Выбрать главу

Русская культура, как показали исследователи, полностью лишена нейтральной аксиологической зоны. Любой поступок в рамках русской культуры имеет строго определенную аксиологическую окраску, притягиваясь либо к одному, либо к другому культурному полюсу. Таким образом, в период кризиса, когда старые социально одобряемые формы поведения дискредитируют себя как не способные сохранить идентичность на уровне общества в целом, русская культура принуждена использовать как ресурс развития формы социально-неодобряемого поведения, черпая новые образцы из той сферы, которая на предыдущем этапе была отчетливо негативной. Такая смена ценности культурного объекта на противоположную при сохранении глубинной структуры культуры проявляется в антиповедении.

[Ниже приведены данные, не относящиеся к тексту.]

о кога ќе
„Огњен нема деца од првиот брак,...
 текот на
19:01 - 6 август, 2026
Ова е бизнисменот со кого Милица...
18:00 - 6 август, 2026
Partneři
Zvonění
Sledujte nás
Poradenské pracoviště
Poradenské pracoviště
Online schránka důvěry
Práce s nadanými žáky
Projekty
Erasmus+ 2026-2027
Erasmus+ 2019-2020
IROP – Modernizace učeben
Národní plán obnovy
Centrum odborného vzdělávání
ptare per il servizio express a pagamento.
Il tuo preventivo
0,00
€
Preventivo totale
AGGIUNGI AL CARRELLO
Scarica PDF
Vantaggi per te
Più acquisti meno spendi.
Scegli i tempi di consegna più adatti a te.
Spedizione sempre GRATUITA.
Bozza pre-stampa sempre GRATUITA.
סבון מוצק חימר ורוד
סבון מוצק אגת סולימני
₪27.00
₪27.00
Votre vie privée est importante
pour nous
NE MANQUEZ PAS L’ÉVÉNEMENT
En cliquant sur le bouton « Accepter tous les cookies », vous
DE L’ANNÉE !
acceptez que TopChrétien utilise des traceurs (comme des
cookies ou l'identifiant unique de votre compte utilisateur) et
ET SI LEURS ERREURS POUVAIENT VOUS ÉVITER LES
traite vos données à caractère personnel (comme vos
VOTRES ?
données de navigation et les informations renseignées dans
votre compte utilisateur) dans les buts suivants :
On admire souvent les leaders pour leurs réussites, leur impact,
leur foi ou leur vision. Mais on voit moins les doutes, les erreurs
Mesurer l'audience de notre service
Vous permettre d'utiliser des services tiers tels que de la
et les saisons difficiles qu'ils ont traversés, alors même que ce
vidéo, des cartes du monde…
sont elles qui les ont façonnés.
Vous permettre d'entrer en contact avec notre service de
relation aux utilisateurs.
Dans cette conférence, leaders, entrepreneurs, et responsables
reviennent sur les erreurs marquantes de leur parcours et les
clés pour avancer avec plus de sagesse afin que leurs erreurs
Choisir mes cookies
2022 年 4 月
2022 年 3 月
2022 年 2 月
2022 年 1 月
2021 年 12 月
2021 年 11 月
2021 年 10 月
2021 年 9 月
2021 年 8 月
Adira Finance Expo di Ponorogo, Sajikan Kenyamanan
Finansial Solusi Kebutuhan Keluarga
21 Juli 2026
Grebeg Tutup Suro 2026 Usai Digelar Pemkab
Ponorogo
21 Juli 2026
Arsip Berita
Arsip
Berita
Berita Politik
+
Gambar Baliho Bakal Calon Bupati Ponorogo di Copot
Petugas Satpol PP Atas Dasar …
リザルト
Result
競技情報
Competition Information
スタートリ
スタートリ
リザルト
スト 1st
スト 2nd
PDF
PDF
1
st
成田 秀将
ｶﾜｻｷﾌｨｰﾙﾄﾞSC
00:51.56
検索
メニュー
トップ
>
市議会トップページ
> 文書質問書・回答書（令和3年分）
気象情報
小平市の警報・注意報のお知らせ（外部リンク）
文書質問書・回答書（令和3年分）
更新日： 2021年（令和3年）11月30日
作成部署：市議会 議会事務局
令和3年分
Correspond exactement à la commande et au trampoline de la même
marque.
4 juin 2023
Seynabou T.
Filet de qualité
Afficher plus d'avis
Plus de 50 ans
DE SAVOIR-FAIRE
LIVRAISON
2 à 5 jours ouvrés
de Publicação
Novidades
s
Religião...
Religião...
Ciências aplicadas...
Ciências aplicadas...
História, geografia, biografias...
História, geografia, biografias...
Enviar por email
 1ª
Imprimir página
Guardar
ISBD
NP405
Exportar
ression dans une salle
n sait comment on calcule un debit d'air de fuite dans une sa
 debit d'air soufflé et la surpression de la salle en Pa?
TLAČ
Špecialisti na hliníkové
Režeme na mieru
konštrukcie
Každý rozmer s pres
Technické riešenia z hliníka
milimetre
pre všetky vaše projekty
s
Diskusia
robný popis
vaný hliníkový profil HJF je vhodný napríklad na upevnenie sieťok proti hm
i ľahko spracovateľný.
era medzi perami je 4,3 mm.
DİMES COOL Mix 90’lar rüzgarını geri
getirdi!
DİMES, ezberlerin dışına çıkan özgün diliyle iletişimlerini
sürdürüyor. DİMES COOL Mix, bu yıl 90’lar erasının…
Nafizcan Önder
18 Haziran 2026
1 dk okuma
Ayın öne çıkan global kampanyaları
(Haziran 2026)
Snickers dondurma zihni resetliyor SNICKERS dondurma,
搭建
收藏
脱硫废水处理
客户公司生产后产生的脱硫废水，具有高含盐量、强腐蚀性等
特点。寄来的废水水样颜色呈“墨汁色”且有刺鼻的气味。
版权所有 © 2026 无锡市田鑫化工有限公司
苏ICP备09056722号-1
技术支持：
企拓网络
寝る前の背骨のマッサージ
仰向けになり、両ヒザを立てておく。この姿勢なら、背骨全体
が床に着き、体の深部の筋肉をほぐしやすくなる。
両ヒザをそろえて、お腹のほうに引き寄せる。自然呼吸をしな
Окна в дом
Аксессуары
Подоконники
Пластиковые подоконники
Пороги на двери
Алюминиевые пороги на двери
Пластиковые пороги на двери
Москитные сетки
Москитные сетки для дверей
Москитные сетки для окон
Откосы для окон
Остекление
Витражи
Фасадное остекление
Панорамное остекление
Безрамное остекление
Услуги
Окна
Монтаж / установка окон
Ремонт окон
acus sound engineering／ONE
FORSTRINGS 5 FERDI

Антиповедение — это «поведение наоборот, т. е. замена тех или иных регламентированных норм на их противоположность» [Успенский 1996а. С. 460]. Антиповедение свойственно всем иерархизированным культурам, и древней русской культуре в том числе. Антиповедение тесно связано со сферой сакрального — Б. А. Успенский приходит к выводу, что антиповедение сакрализовано всегда [Успенский 1996а. С. 473]. В антиповедение связь с сакральным реализуется как кощунство, святотатство, нарушение космического и человеческого порядка. В период кризисов и трансформаций, когда существующие формы социально-одобряемого поведения не могут обеспечить культурной легитимации поступков, носители культуры ищут новые пути связи с сакральным, и самым резким, ярким и действенным из таких путей оказывается антиповедение. В рамках русской цивилизации, усваивающей христианскую культуру, антиповедение черпает образцы в прежней языческой культуре, сохранившейся в рамках двоеверия на Руси.

Таким образом, важные изменения в русской культуре протекают как отталкивание от предыдущего этапа, как его активное отрицание, и реализуются в демонстративном антиповедении. Содержание культурообразующих категорий может меняться в зависимости от исторического периода, однако дуальная структура, приводящая к полному отрицанию предшествующей культуры, сохраняется в течение всей русской истории и позволяет говорить о единстве русской культуры на разных этапах [Успенский 1996b. С. 3411.

Единство русской культуры проявляется в том, что при смене культурных эпох основоположник, первый деятель в новом духе не имеет образцов в культуре старого периода, и вынужден опираться на антикультуру, реализовывать те поведенческие стратегии, которые ранее были маркированы как нечестивые [Панченко 2002. С. 458]. Также еще одной важной характеристикой социокультурной трансформации русской культуры является активизация архаичных культурных моделей в период, который осознается как новый и отменяющий все предыдущие нормы [Успенский 1996а. С. 3441.

Коллективизм сознания в русской цивилизации проявляется в полноте хозяйственной, общественной и государственной жизни, которая соотносится с индоевропейским семантическим ядром понятия святости, включающем цельность и полноту существования. В разные исторические эпохи коллективизм проявляется как приоритет общественных, общинных, государственных ценностей над личными интересами. Смена типа общества — община или колхоз — не приводит к уничтожению полноты хозяйственной жизни, которая может быть реализована в рамках этой структуры.

Восприятие руководителя государства как защитника народа, патерналистский тип взаимодействия государства и народа реализует сакральную составляющую царской власти, которая является необходимой частью образа царства.

В Византии формируется христианский государственноправовой порядок, неизвестный античному миру [Павлов 2014. С. 21]. Хотя империя появляется в классической грекоримской античности, однако легализация и сакрализация этого вида государственности в рамках полисной морали и религии античного мира была невозможна. Кризис полисных норм и поиски новых форм культурной легитимации правления императоров принимали разные формы: от обожествления императоров в рамках традиционной римской религиозности (первые династии римских императоров, начиная с Цезаря) до попыток инкорпорации восточных культов в римскую религию (Гелиогабал) [Синельников 2019]. В Византии эти поиски культурной легитимации завершаются реализацией представления о земной империи как об отражении небесной иерархии, а также пониманием императора как представителя церкви, стоящего в особых отношениях с Богом.

Сложившееся в Византии мировоззрение анализирует И. Мейендорф, который указывает, что социальное устройство понимается как отражение небесного порядка, и представителем этого порядка на земле является светский властитель, непосредственно назначенный Богом [Мейендорф 2006а. С. 240–241]. Как замечает А. Л. Дворкин, хотя царь и не имеет апостольской преемственности, однако царь не простой член Церкви, его власть сакральна, хотя конкретный монарх неприкосновенным не является [Дворкин 2014. С. 695, 697]. Византийская концепция власти была воспринята на Руси в русле уже существовавших дохристианских представлений о царе и царстве, которые подробно рассматриваются в работах В. Водова.